The defence lawyer for a general practitioner (GP) at the centre of a conspiracy involving fake Covid-19 vaccines objected to six police statements being admitted in court as evidence.
This is because the statements were recorded under circumstances where there was threat, inducement or promise, said Mr Adrian Wee on the second day of Jipson Quah's trial on Dec 17.
This prompted the court to move into an ancillary hearing - or a trial within a trial - to determine the admissibility of these six statements before resuming the main trial.
Quah, 36, is fighting 17 charges that he had conspired between 2021 and 2022 to make false representations to the Health Promotion Board (HPB) about the vaccination status of 17 individuals.
He is facing a joint trial with his former clinic assistant Thomas Chua Cheng Soon, 43, and the founder of anti-vaccine group Healing the Divide, Iris Koh Hsiao Pei, 48.

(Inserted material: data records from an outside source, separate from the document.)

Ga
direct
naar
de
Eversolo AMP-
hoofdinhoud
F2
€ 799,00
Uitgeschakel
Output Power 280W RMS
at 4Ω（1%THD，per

The three had allegedly conspired to falsely inform HPB that patients had been given a Covid-19 vaccination when they had not.
Quah, who has been suspended from practice since March 2022, had purportedly given these patients saline shots and recorded them as having been vaccinated.
Koh and Chua are each contesting seven charges. The main trial and ancillary hearing are being heard before District Judge Paul Quan.
The six documents in dispute are Quah's third to eighth police statements, recorded between Jan 22 and Jan 29 in 2022, by investigation officer (IO) Ng Shiunn Jye from the Central Police Division.